Directive 1:
Please return each line of the records that contains the word "Queen".

Passage shown:
━━━━━━━━━━━━━━━━━━━━━━━━━━━━━━
Jan 26 2010, 12:57 AM
Ok, so I want to launch multiple model rockets individually from the same board. I have devised a scheme that would work using CAT6 wire, so I should be able to connect 5 ignitors to a common ground (the 6th wire). Each of the 5 firing circuits has its button or momentary switch. Each has a continuity light to let me know when the circuit is firing. However, I don't know how to make the ENTIRE setup have a continuity light. Using my current diagram, there is a master switch that gives power to all the circuits. I want a light to illuminate when I turn this switch on. How do I do that without stealing the power from the sub-circuits? BTW, I will only be firing one circuit at a time.
Feb 21 2010, 07:38 PM
If you don't want to steal power from the subcircuits (even though an LED uses VERY little power, maybe around 20mA), I would use something called a Driver chip.
Now, I am assuming you are using a separate power source of power supply to drive the LED (otherwise you would be "stealing power from the subcircuits"). This seems quite unnescessary, but you know more about your project than I do.
A Driver chip comes in a DIP package (breadboard) or surface mount so you can put it wherever you want. It essentially has a bunch of inputs and a bunch of outputs. The inputs take a logical high or low. There is one ground wire as well. So what happens is, if I apply a logic high to input pin 1, it will ground output pin 1.
So, what does this mean? Usually, they are used in the following way:
The VCC leg of the LED is connected to VCC through a resistor (use an LED resistor calculator to find out what value you need based on the voltage and current of you LED). The other leg, (GND) is connected to the output pin 1 of the Driver chip. The input pin of the driver chip is connected to your VCC for your firing circuit somewhere after the switch. Now, when the ALL POWER switch is not switched on, the Driver chip input will receive a logic 0 (technically it is an indeterminate state, but let's not worry about that for an application like this) and the LED will not be grounded, so it will be off. When you turn the ALL POWER switch on, the chip will receive logic 1, ground pin 1, and complete a circuit for the ALL POWER LED.
Again, this seems like massive overkill and I would just wire a single LED with a large resistor in series to the right of that purple wire, but best of luck. If this seems like a good solution, I can help you find a suitable driver.
Hope this helps!
━━━━━━━━━━━━━━━━━━━━━━━━━━━━━━
[Items listed in a dataset]
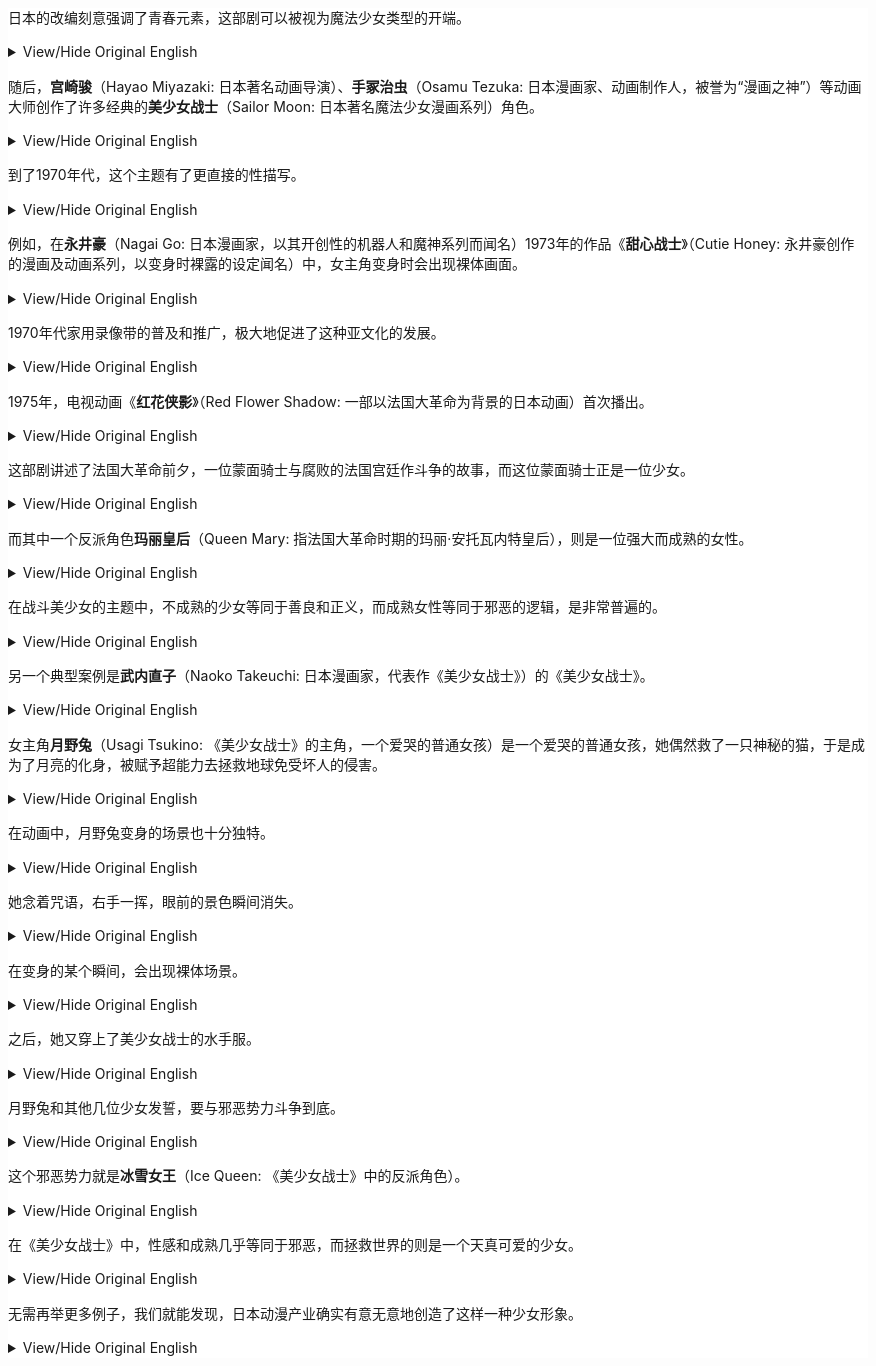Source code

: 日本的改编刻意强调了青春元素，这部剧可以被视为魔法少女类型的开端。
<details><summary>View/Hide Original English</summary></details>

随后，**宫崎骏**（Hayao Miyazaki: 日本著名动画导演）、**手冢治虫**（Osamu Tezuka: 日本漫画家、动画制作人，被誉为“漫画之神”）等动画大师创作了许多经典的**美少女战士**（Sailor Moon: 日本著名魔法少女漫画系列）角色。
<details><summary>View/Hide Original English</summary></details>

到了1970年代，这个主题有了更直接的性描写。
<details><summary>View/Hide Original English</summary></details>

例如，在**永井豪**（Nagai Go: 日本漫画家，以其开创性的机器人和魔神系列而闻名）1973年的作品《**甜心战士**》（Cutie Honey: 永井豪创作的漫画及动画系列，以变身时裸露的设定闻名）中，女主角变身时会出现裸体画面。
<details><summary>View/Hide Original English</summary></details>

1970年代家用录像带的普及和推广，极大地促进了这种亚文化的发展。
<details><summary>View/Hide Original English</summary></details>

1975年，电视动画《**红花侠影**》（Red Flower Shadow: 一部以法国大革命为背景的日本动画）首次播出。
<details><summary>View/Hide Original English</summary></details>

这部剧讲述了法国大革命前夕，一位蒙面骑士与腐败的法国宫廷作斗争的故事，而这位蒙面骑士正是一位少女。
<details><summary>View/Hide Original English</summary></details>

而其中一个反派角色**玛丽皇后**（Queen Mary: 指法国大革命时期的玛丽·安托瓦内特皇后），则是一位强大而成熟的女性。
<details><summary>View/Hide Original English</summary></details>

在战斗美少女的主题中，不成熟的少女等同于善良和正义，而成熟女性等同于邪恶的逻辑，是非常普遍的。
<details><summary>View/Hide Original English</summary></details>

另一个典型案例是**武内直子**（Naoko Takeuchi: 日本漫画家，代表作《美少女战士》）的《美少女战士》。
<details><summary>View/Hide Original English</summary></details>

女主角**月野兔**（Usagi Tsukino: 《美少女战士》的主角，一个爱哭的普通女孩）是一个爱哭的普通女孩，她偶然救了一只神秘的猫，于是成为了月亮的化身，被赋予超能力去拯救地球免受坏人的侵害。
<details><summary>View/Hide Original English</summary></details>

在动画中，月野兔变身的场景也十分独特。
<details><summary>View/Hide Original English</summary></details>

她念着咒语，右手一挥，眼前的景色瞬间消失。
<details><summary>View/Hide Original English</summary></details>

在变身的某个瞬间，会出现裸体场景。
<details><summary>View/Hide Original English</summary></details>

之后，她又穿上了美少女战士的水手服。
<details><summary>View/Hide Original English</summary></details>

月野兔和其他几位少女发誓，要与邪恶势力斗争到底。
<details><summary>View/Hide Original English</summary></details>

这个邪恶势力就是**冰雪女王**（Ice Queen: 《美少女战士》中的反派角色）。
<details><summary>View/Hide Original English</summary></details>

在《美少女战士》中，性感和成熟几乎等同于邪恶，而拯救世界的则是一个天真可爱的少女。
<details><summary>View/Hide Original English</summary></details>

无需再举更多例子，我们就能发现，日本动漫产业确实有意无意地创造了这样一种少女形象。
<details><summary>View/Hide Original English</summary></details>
━━━━━━━━━━━━━━━━━━━━━━━━━━━━━━
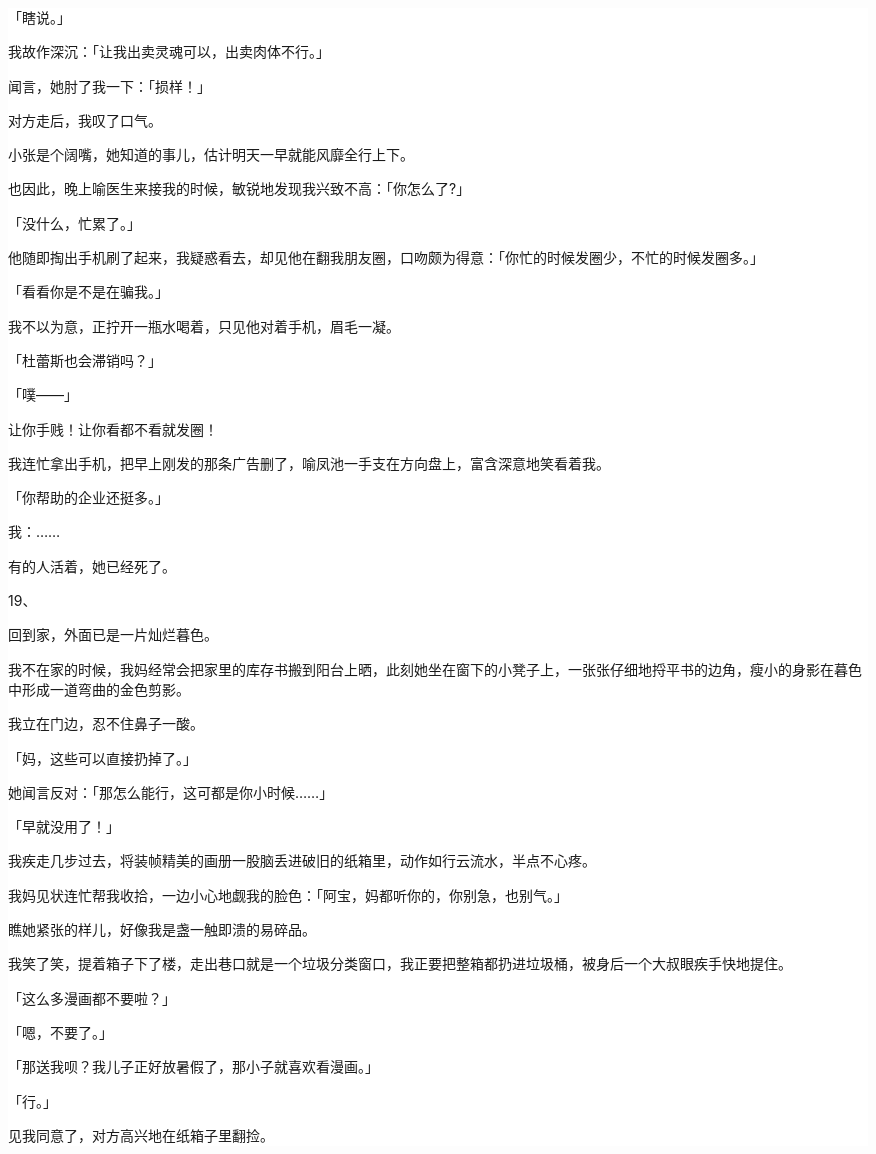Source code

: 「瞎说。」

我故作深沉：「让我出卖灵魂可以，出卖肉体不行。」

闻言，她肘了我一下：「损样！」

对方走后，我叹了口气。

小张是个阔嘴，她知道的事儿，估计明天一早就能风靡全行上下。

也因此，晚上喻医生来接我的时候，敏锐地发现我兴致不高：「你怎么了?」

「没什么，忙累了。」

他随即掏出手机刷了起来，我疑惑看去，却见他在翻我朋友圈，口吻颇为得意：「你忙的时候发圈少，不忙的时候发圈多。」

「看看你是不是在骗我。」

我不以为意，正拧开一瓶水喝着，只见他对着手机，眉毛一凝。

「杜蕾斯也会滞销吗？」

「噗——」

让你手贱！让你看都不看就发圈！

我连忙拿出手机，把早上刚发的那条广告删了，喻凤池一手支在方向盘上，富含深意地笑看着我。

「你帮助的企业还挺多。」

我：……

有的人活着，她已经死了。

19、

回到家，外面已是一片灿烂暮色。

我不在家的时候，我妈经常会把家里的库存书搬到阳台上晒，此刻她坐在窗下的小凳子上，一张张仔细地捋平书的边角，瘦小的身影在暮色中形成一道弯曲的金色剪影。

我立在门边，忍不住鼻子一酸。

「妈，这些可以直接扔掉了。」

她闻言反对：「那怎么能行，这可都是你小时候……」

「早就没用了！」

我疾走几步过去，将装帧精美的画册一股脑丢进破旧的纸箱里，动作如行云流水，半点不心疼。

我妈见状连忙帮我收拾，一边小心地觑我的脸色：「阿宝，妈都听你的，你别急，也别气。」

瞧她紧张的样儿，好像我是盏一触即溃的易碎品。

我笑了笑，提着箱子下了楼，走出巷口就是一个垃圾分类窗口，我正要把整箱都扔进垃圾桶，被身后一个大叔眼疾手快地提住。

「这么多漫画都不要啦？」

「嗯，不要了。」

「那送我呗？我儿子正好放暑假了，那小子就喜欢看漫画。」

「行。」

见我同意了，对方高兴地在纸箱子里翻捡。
━━━━━━━━━━━━━━━━━━━━━━━━━━━━━━
Directive 2:
According to the forum thread above, about how much current might an LED draw?

Problem solution 1:
而其中一个反派角色**玛丽皇后**（Queen Mary: 指法国大革命时期的玛丽·安托瓦内特皇后），则是一位强大而成熟的女性。
这个邪恶势力就是**冰雪女王**（Ice Queen: 《美少女战士》中的反派角色）。

Problem solution 2:
Around 20mA.